The Hungarian government is offering free flights and a monthly stipend to its young people, many of whom have left the nation to find work elsewhere in Europe, if they return to the country.
The programme, called ‘Come Home, Young People’ is worth a free flight and 100,000 forints (£226) a month – a reasonable sum of money in a country where a premium local beer will set you back around 90 pence. The offer has been taken up by around 800 people so far. The Independent reports a recent ‘recruiting’ event in London saw another 100 members of the Hungarian diaspora considering making the paid journey home.

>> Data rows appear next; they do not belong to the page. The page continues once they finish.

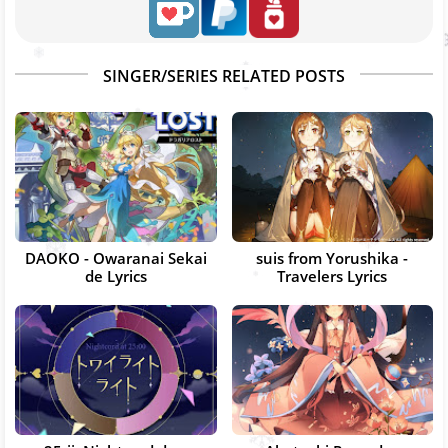
SINGER/SERIES RELATED POSTS
DAOKO - Owaranai Sekai
suis from Yorushika -
de Lyrics
Travelers Lyrics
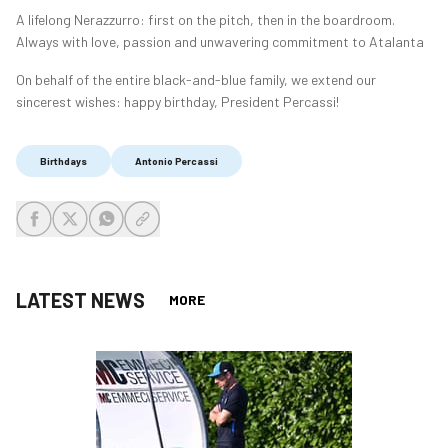
A lifelong Nerazzurro: first on the pitch, then in the boardroom.
Always with love, passion and unwavering commitment to Atalanta
On behalf of the entire black-and-blue family, we extend our
sincerest wishes: happy birthday, President Percassi!
Birthdays
Antonio Percassi
share-facebook
share-x
share-whatsapp
share-copy-link
LATEST NEWS
MORE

Many Eastern European countries have suffered a so-called ‘brain drain’ as a consequence of free movement within the European Union, with many of the brightest young graduates and workers heading West in the hope of better opportunities and significantly higher pay, leaving their home countries with a depleted stock of capable youngsters. This is just the latest measure put in place by the Hungarian government to protect its own population – in 2013 the law was changed to prevent any graduate who took a government funded degree from moving abroad for work for 10 years.
It is not only Hungary that is making attempts to lure back those already gone. Poland has instigated a ‘returns’ programme to help create and showcase opportunities for some of the millions of Poles who have resettled in Western countries like the United Kingdom. In 2005 it was reported the number of Polish doctors being pulled in by Britain’s National Health Service (NHS) was so great, the Polish health service was becoming unable to treat its own patients due to under-staffing.